■ TEXT ■
>>>

Thankfully, things picked up fairly quickly in the second part of the year, with social game bearing fruit in a shorter than anticipated amount of time, and pleasant surprises at work. Now that all the vague generalities are out of the way, lets get down to the nitty gritty details of how 2017 went.

Health-wise, I decided to start utilising the office gym more as well as bringing homemade meals for lunch. This meant that I could both eat a healthier lunch, as well as saving money from having lunch outside. While I'm not too sure about the money aspect, health-wise it did help, with me shedding a total of 6 kg, reduction of body fat by approx 5 percentage-points, and generally in better shape than ever before, with the exception of being a Tekong NSF.

Personal relationships wise, aside from the fruit bearing mentioned earlier, eating solo lunches in the office (due to my brought from home food) has led me to understand the importance of choosing the people I hang out with, and that I could pick and choose who I wanted to hang with, and when as well as where. And to be honest, that is something quite refreshing to finally realise.

Financial wise is where I felt most satisfied by, having achieved my first big financial goals 1 year early. $100,000 in liquid assets (cash + stocks only) in 3 years! Savings rate of 40-50% per month, constant investments in cashflow producing assets (mainly blue chip stocks and REITs), as well as fruitful punts in undervalued S-chip stocks. Returns would have been higher if more punts proved successful, but hey, I'm not greedy. 

Goals for 2018:

Given the upheaval in changes in 2017, my goals for 2018 are just simply, to stay the course. To maintain the new relationship, to maintain my work performances, maintain my health routine, and lastly, to maintain my increasing cashflow assets.

The only new thing would be aiming for an increase of assets by $35,000, a stretch by no means, as well as to increase my annual dividends to at least $2,000 (for context, 2017's dividends came in at about $1,600).

So there, a short review of 2017, happy 2018 everyone, and may everyone achieve financial independence asap!!

Saturday, 21 October 2017

Simple Analysis of PRUinvestor Guaranteed Plus Savings Plan

Been seeing this product being shared by some friends on Facebook. 2% per annum compounded single endowment policy with lock in period of 5 years (SGD) or 2.5% per annum compounded for USD. Good product? In short, NO.

<<<

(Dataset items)

>>>

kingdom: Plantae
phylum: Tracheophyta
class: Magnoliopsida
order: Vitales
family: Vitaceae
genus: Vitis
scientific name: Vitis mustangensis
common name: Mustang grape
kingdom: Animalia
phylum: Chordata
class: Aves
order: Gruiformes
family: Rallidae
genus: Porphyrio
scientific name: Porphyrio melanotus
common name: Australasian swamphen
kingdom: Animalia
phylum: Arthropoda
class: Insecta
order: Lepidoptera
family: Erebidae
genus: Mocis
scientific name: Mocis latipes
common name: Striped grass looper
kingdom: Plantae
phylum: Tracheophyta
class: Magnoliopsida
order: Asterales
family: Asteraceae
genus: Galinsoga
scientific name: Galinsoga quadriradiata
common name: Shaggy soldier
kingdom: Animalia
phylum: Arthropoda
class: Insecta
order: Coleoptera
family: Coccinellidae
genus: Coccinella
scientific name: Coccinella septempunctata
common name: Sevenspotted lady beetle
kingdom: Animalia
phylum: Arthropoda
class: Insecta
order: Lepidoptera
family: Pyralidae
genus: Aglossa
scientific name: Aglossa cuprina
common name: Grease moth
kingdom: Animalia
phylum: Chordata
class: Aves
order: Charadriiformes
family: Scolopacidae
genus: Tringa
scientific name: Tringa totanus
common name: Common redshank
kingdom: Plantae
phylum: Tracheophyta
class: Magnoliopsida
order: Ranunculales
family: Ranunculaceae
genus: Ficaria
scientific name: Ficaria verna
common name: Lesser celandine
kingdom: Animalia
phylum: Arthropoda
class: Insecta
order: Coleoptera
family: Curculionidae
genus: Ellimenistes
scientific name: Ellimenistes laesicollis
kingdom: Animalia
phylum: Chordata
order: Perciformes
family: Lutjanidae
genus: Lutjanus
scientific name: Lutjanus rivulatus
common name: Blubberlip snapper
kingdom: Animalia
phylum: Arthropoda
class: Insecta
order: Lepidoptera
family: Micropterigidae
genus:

<<<

■ EXERCISES ■
1/ Do these statements agree with the blog post? Answer yes or no for each and quote the words that decide it. (a) The writer lost 6 kg. (b) The $100,000 figure includes property. (c) The writer's 2017 dividends exceeded $2,000.
2/ Please output the part of the blog post that opens with the words containing "Health-wise, I decided" and closes with "a Tekong NSF.", word for word.
The items are separate from the blog post.

■ ANSWERS TO THE PROBLEMS ■
1/
(a) Yes: "shedding a total of 6 kg"
(b) No: "$100,000 in liquid assets (cash + stocks only)"
(c) No: "2017's dividends came in at about $1,600"

2/
Health-wise, I decided to start utilising the office gym more as well as bringing homemade meals for lunch. This meant that I could both eat a healthier lunch, as well as saving money from having lunch outside. While I'm not too sure about the money aspect, health-wise it did help, with me shedding a total of 6 kg, reduction of body fat by approx 5 percentage-points, and generally in better shape than ever before, with the exception of being a Tekong NSF.